Eram poucos iguais a ela. Mas o suficiente para os dias mais escuros.
Gritou mais uma vez. Era lágrima e ânimo, transbordo sereno.
Era doce, era tempero.
Um viver mais simples se avizinhava.  Caminho solitário, mas com fé. Comia o pior pão e deliciava-se.
Devolvia ao mundo somente amor. Às vezes uma febre. Às vezes um carinho solto. Às vezes um abraço tão apertado que sufocava impiedosamente os aflitos.
O amor era tanto que pressionava os ossos. Ela se agigantava, mesmo tão mais delgada.
Os pés cravavam-se na terra-asfalto. Os olhos buscavam o infinito e o infinito era para dentro.
Tudo fazia sentido, mesmo sendo tudo mistério.
Era julho, mas podia ter sido novembro.  Havia mortos, as crianças ainda não sabiam. Mas tudo estava escrito e ela aceitava.
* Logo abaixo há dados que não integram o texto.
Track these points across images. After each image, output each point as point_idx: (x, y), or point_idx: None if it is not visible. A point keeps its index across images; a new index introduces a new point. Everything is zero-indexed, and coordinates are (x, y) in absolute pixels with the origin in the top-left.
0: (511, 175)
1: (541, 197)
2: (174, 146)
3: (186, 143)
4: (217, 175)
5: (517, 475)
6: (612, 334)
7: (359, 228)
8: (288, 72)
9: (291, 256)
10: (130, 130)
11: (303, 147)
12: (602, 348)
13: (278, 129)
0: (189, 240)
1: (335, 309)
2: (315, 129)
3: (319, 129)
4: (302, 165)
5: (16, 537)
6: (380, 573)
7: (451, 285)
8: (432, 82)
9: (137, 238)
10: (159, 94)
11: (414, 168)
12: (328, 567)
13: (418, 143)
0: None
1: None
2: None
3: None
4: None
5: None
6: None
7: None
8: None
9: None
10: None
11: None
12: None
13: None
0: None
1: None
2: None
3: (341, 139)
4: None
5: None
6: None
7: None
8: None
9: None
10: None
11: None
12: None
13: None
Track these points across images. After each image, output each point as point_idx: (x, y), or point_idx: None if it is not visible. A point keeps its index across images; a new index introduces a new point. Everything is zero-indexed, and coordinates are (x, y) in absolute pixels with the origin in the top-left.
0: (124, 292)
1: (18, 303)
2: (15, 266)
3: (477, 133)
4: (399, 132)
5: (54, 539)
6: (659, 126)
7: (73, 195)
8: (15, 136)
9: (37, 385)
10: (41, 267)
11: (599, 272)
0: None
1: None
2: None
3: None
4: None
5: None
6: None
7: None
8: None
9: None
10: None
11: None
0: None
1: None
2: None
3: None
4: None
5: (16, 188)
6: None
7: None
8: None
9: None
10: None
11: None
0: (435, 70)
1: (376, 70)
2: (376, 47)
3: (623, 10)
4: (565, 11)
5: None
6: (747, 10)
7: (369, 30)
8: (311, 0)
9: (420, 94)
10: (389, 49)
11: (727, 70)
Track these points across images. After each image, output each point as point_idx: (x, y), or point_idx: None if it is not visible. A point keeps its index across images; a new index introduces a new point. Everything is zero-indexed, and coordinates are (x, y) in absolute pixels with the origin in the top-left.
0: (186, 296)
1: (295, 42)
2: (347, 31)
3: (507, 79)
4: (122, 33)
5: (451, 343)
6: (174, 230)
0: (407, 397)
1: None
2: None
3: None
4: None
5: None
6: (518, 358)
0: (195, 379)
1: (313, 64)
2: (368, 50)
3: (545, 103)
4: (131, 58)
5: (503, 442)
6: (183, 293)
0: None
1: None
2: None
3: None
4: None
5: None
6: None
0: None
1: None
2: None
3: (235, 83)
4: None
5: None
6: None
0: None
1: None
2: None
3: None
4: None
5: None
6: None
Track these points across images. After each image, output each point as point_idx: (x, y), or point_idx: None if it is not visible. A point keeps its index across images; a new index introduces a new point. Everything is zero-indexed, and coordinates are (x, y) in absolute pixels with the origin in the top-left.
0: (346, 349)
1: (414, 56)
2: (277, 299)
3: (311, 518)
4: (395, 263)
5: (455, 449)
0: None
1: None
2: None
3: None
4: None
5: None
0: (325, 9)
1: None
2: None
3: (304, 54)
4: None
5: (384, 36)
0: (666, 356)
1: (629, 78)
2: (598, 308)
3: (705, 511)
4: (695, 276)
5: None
Pela primeira vez em toda uma vida, era suficiente. A busca não lhe custava nada.  A busca fazia parte de todas as coisas, como uma natureza de ser humana.

E cada vez mais humana se tornava. Não sobre-humana, desumana ou super-humana. Assim, humana.  Carne, ossos, futura cinza.  E no  meio de tudo, um coração latejava vermelho e contente.  Era julho. Mas poderia ser qualquer época. Por que tudo era seu tempo agora. Tempo de recomeço.